Achtung vor Finanztipps per YouTube oder Facebook

Die Süddeutsche Zeitung warnt vor Finanztipps von undurchsichtigen Quellen via Social Media. Auf Videokanälen wie Youtube, bei Facebook und in Blogs geben immer häufiger Laien Ratschläge zur Geldanlage. “Das Publikum vertraut ihnen - doch das kann gefährlich werden”, so die Zeitung. Mancher der selbsternannten Finanzberater habe hohe fünfstellige Follower- und Fanzahlen, und das trotz nicht selten unklarem Hintergrund und zweifelhaften Motivationen. Laut der Zeitung gebe es in dem Metier auch einige Anbieter, “die für Zockerprodukte werben und Apps anpreisen, an denen sie mitverdienen. Anleger sollten deshalb vorsichtig sein, und die vorgestellten Finanzprodukte prüfen.”

Auf den ersten Blick mag es überraschen, dass die Finanztipps aus dem Social Web verfangen, sind die Deutschen beim Thema Geld doch eigentlich sehr vorsichtig. Doch die emotionale, direkte Art der oft in Kurzvideos präsentierten Tipps und der im Social Web typische kollegiale Ton kommt offenbar an.
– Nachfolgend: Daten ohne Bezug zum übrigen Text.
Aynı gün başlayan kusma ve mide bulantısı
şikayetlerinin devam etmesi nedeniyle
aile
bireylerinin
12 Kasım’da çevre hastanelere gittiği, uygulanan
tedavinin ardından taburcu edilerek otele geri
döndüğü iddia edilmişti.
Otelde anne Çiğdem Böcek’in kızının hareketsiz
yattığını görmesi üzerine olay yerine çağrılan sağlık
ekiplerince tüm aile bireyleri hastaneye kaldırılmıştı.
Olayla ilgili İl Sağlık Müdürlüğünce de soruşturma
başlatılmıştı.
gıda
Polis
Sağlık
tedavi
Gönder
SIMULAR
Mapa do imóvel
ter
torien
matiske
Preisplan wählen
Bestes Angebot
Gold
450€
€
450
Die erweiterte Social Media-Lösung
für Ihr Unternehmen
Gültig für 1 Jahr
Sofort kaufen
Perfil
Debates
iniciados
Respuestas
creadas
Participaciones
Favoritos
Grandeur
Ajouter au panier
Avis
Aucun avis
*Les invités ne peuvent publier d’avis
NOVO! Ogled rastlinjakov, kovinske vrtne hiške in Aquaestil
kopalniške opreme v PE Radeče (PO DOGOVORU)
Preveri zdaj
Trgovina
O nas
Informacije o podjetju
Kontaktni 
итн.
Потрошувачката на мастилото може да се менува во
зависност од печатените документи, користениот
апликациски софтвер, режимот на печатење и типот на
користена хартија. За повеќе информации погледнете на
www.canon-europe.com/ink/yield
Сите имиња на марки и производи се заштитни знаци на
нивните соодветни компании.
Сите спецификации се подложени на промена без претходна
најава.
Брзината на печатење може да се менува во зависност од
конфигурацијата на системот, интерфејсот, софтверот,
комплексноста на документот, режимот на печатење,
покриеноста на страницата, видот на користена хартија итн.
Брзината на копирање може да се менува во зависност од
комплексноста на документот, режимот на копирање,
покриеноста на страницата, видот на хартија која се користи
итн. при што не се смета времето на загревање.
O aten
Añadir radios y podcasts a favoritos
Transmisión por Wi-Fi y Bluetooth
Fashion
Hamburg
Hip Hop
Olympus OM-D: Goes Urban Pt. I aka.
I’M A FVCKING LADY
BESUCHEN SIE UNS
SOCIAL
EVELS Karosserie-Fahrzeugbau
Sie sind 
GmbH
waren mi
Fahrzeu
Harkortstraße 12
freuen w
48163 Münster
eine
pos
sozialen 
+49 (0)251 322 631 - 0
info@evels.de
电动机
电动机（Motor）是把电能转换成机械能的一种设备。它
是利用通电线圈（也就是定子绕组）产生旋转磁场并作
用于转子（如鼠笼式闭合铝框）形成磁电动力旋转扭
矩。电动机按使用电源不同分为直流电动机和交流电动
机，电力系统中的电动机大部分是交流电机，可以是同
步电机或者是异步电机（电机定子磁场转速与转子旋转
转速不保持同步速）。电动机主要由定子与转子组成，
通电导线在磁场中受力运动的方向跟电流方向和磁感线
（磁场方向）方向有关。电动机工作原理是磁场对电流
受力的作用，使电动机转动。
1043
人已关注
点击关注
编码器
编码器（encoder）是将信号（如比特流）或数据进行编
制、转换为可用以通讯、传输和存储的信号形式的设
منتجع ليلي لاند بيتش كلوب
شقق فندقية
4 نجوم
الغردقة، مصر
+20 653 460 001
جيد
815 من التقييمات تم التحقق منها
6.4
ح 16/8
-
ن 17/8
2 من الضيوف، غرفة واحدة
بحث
Wenig Chancen, schwarze Schafe zu stellen

Umso mehr ist Vorsicht geboten: “Wenn die Laien-Ratgeber in ihren Videos oder auf ihren Webseiten mithilfe eines Disclaimers die Haftung ausschließen, haben die Nutzer in aller Regel nichts gegen sie in der Hand, auch dann nicht, wenn sie einen Teil ihres angelegten Geldes verlieren sollten”, warnt die Süddeutsche. Und selbst wenn sich ein Laien-Berater falsch oder gesetzeswidrig verhält und zum Beispiel unzulässigerweise Anlageberatung macht, ist immer noch die Frage, ob man an ihn heran kommt, wenn man Vermögen verloren hat. So reizvoll mancher “heißer” Aktien-Tipp bei YouTube auch sein mag – das Risiko steht oft in keinem Verhältnis.